BEGIN
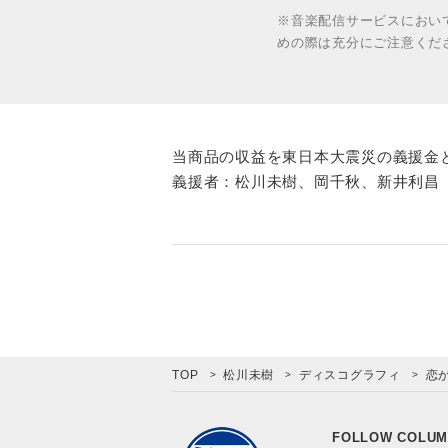
※音楽配信サービスにおい
めの際は充分にご注意くだ
当商品の収益を東日本大震災の義援金
義援者：松川未樹、岡千秋、新井利昌
TOP
松川未樹
ディスコグラフィ
恋
FOLLOW COLUM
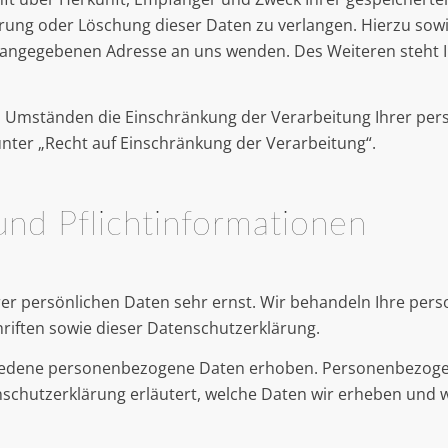
rrung oder Löschung dieser Daten zu verlangen. Hierzu so
m angegebenen Adresse an uns wenden. Des Weiteren steht 
 Umständen die Einschränkung der Verarbeitung Ihrer per
nter „Recht auf Einschränkung der Verarbeitung“.
und Pflichtinformationen
rer persönlichen Daten sehr ernst. Wir behandeln Ihre pe
riften sowie dieser Datenschutzerklärung.
iedene personenbezogene Daten erhoben. Personenbezogene
nschutzerklärung erläutert, welche Daten wir erheben und wo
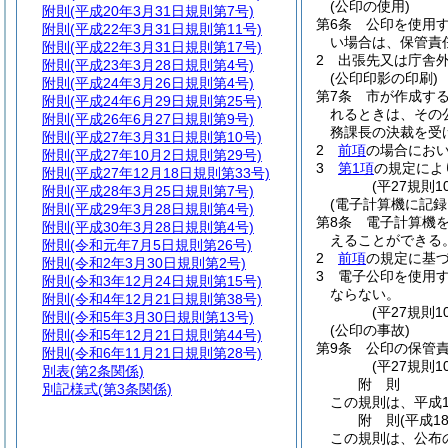
(公印の使用)
附則
(平成20年3月31日規則第7号)
第6条
公印を使用
附則
(平成22年3月31日規則第11号)
い場合は、保管責
附則
(平成22年3月31日規則第17号)
2
出張先又は庁舎
附則
(平成23年3月28日規則第4号)
(公印印影の印刷)
附則
(平成24年3月26日規則第4号)
第7条
市が作成す
附則
(平成24年6月29日規則第25号)
れるときは、その
附則
(平成26年6月27日規則第9号)
務課長の決裁を受
附則
(平成27年3月31日規則第10号)
2
前項
の場合にお
附則
(平成27年10月2日規則第29号)
3
第1項
の規定によ
附則
(平成27年12月18日規則第33号)
(平27規則
附則
(平成28年3月25日規則第7号)
(電子計算機に記録
附則
(平成29年3月28日規則第4号)
第8条
電子計算機
附則
(平成30年3月28日規則第4号)
えることができる
附則
(令和元年7月5日規則第26号)
2
前項
の規定に基
附則
(令和2年3月30日規則第2号)
3
電子公印を使用
附則
(令和3年12月24日規則第15号)
ならない。
附則
(令和4年12月21日規則第38号)
(平27規則
附則
(令和5年3月30日規則第13号)
(公印の事故)
附則
(令和5年12月21日規則第44号)
第9条
公印の保管
附則
(令和6年11月21日規則第28号)
(平27規則
別表
(第2条関係)
附
則
別記様式
(第3条関係)
この規則は、平成1
附
則
(平成1
この規則は、公布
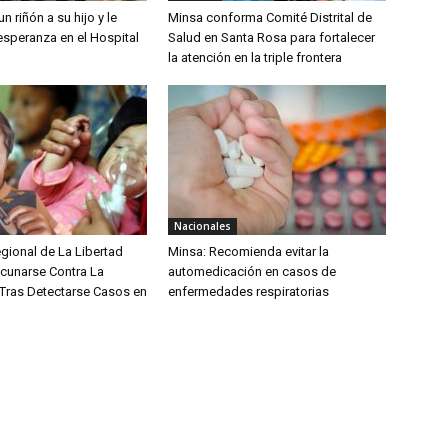
n riñón a su hijo y le
Minsa conforma Comité Distrital de
esperanza en el Hospital
Salud en Santa Rosa para fortalecer
la atención en la triple frontera
Nacionales
gional de La Libertad
Minsa: Recomienda evitar la
acunarse Contra La
automedicación en casos de
ras Detectarse Casos en
enfermedades respiratorias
END
#### [GOAL OF THE EXERCISE]
Check each line above for the string "Verarbeitung" and copy every line that has it.

#### [ANSWER TO THE PROBLEM]
 Umständen die Einschränkung der Verarbeitung Ihrer per
nter „Recht auf Einschränkung der Verarbeitung“.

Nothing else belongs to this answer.